The Boulder Landmarks Board on Nov. 5 debated what to recommend to City Council as a priority project, focusing on how demolition review currently occurs before discretionary site review and whether that sequence weakens incentives to preserve historic resources. The board’s letter to council is due Dec. 19 under a two-page template staff provided.
Public comment set the tone. Tim Plass, president of Historic Boulder, told the board that when demolition determinations happen before site review "it's very likely that the historic resource may well be approved for demolition before the site review has begun," and asked the board to "level that playing field again." Marcy (historic preservation staff) clarified that the landmark alteration application for the carriage house at 1105 Spruce Street had been withdrawn and therefore ‘‘that decision has not been made,’’ and that four demolition applications on Arapahoe Avenue are scheduled for the December hearing.
Board members sketched several possible projects for the council letter. The options most frequently mentioned were:
- Clarify the interaction between demolition review and site review so that eligibility and preservation options for historic resources are considered in the discretionary review process rather than automatically decided beforehand;
- Update the window-and-door design guidelines to allow more flexibility for noncharacter windows and to reflect changing technologies and energy concerns; and
- Conduct focused outreach or an educational event for the development community to explain preservation goals and potential incentives.

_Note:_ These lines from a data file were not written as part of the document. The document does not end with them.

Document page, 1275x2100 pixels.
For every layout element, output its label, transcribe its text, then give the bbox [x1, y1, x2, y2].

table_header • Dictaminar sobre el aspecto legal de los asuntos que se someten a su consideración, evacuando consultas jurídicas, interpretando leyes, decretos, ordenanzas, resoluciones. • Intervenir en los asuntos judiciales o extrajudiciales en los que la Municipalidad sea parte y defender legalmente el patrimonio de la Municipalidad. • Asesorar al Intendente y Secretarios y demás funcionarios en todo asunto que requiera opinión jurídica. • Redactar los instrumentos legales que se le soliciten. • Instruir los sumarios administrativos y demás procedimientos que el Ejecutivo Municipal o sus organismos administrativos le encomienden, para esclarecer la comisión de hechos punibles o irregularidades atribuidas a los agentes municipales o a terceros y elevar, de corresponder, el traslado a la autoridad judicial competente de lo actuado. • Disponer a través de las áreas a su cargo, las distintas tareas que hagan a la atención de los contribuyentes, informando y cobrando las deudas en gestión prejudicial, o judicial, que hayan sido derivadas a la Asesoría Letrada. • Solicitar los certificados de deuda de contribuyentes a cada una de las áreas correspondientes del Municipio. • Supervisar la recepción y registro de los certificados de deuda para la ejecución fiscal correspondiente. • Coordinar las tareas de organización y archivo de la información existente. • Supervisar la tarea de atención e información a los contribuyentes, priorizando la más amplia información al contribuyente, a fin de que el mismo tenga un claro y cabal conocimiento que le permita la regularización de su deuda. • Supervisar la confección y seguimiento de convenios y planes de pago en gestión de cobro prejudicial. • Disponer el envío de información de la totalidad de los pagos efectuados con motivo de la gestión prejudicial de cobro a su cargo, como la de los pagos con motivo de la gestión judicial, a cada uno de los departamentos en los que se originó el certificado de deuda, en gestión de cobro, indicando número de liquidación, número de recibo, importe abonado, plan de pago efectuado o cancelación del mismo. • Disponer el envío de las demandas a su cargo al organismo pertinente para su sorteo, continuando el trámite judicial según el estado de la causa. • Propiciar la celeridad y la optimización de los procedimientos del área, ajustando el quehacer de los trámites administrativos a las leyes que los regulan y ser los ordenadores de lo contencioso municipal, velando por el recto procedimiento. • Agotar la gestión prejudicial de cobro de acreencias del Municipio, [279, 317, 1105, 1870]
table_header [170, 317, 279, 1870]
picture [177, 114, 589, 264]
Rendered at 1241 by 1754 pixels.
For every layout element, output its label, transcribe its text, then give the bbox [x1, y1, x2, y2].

Marcy noted constraints: council wants proposals that can be completed in roughly 7–12 months, the letter must fit a two-page template, and any staff-intensive proposals will require planning and work-plan adjustments. Several board members suggested a subcommittee of two members be appointed to draft language, or for each board member to submit ranked priorities to staff to avoid violating open-meetings rules on serial communications.
The board weighed trade-offs. Some members argued landmarking over an owner’s objection is a rarely used but important tool; others said the board lacks the legal authority to broker development incentives and that those discussions belong with planning staff and council. On the windows question, staff referenced recent code changes: in 2025 the city adopted a permit requirement for residential window replacement that could increase the number of applications the preservation program reviews. Board members cited Denver and other cities that classify windows as 'character' vs. 'noncharacter' and allow replacement material flexibility when the character-defining features are retained.
Next steps: staff will circulate the council-letter template and a summary of tonight’s ideas; board members agreed to send their top priorities to staff and consider a publicly noticed subcommittee or a special meeting to finalize the recommendation prior to Dec. 19.
Procedure note: the board approved the October minutes by roll call, with John Decker, Michael Ray and Chair Renee Globick voting yes; Abby Daniels was not present at the prior meeting and was noted as absent for that vote.